Yaoundé – Créée le 4 mai 2026 par décret présidentiel, la Société camerounaise d’électricité (Socadel) a officiellement remplacé son prédécesseur, Energy of Cameroon (Eneo). Cette naissance, présentée par l’exécutif comme un acte de souveraineté énergétique, s’apparente toutefois à une reprise de dette géante. Selon des documents internes et le « Plan de restructuration d’Eneo 2026-2028 » consulté par notre rédaction, l’héritage est en effet catastrophique.
L’addition est vertigineuse. À ce jour, l’encours global de la dette d’Eneo est estimé à près de 850 milliards de FCFA (environ 1,3 milliard d’euros). Ce passif colosse inclut des arriérés vis-à-vis des fournisseurs indépendants d’électricité (IPPs), des impayés à la Caisse nationale de prévoyance sociale (CNPS) et des dettes contractées auprès des banques locales. Mais le pire reste à venir : le déficit d’exploitation structurel.
« Chaque mois, on enregistre un écart entre les recettes collectées et les dépenses à couvrir qui s’élève à 13 milliards de FCFA en moyenne », révèle sans ambages le plan de restructuration. Ce trou mensuel de 20 millions d’euros signifie que même si Socadel parvenait à optimiser ses recettes dès sa première semaine d’activité, elle accumulerait instantanément un nouveau déficit d’exploitation de plus de 150 milliards de FCFA par an. Une spirale infernale.

Selon des experts du secteur, ce déséquilibre chronique s’explique par trois fléaux : des pertes techniques et commerciales avoisinant les 35 % (contre 15 % dans une compagnie bien gérée), des tarifs régulés politiquement bien en dessous du coût réel de production, et une vétusté criante des infrastructures de transport et de distribution. « Eneo n’était que le symptôme. Socadel hérite de la maladie », résume un consultant international sous couvert d’anonymat.
Pour mesurer l’ampleur de la tâche, rappelons que le chiffre d’affaires annuel d’Eneo se situait autour de 500 milliards de FCFA. La dette de 850 milliards représente donc près de 20 mois de revenus. En comparaison, le plan d’investissement pour moderniser le réseau sur la période 2026-2028 est estimé à 400 milliards, une somme que Socadel ne pourra emprunter sans garanties souveraines massives.

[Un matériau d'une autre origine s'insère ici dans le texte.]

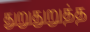
துறுதுறுத்தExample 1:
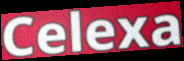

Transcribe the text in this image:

Celexa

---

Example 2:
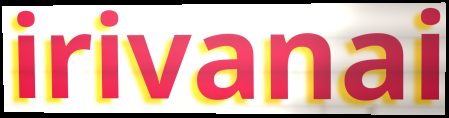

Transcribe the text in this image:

irivanai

Le gouvernement camerounais, actionnaire principal via la Société nationale des hydrocarbures (SNH) et l’État, tente de rassurer. Un fonds d’amortissement serait en cours de structuration, adossé à une future taxe sur les produits pétroliers et à une quote-part des recettes douanières. Mais les créanciers internationaux, notamment la Banque mondiale et l’AFD, conditionnent toute aide nouvelle à la mise en œuvre préalable d’un audit indépendant et d’une hausse « significative et justifiée » des tarifs résidentiels.

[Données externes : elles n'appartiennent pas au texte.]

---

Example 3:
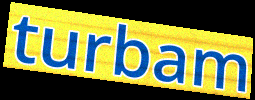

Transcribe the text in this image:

turbam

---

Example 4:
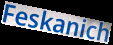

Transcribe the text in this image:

Feskanich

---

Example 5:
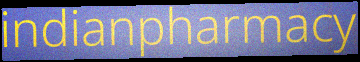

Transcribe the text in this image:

indianpharmacy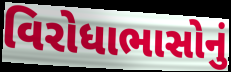
વિરોધાભાસોનુંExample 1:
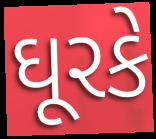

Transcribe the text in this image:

ઘૂરકે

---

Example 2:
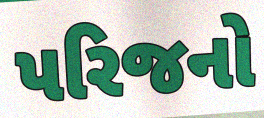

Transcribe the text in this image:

પરિજનો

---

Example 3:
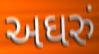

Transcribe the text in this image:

અઘરું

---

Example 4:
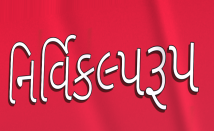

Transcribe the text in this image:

નિર્વિકલ્પરૂપ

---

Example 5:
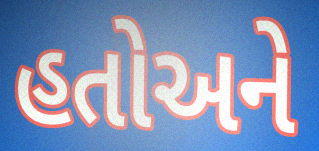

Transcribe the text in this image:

હતોઅને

Sur le terrain, les coupures intempestives se multiplient déjà dans les quartiers populaires de Douala et Yaoundé. Les syndicats d’Eneo, désormais intégrés à Socadel, exigent le paiement de trois mois d’arriérés de salaires. Et les opérateurs miniers, gros consommateurs, menacent de se tourner vers des solutions autonomes.

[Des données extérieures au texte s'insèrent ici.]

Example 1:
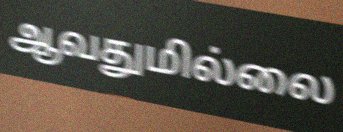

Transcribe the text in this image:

ஆவதுமில்லை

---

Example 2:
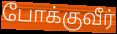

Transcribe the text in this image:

போக்குவீர்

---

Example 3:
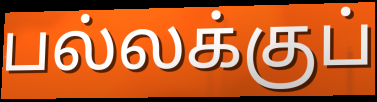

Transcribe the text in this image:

பல்லக்குப்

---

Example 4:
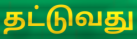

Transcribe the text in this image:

தட்டுவது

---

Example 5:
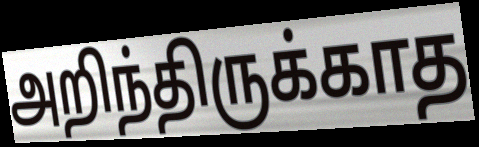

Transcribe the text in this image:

அறிந்திருக்காத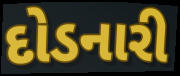
દોડનારીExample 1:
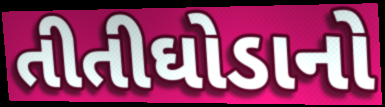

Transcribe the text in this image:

તીતીઘોડાનો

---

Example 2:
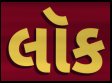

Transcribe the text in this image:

લૉક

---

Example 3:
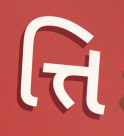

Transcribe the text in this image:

ત્તિ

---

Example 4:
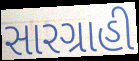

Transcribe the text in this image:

સારગ્રાહી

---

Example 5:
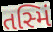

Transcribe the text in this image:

તસ્મિંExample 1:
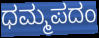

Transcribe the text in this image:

ಧಮ್ಮಪದಂ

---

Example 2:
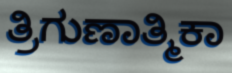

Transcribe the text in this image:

ತ್ರಿಗುಣಾತ್ಮಿಕಾ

Pour l’heure, Socadel n’est qu’une coquille administrative. Ses dirigeants, nommés jeudi, devront présenter un plan de sauvegarde dans un délai de 90 jours. Gageure immense : transformer cet héritage toxique en redressement, avant que le trou de 13 milliards par mois n’engloutisse définitivement le secteur électrique camerounais.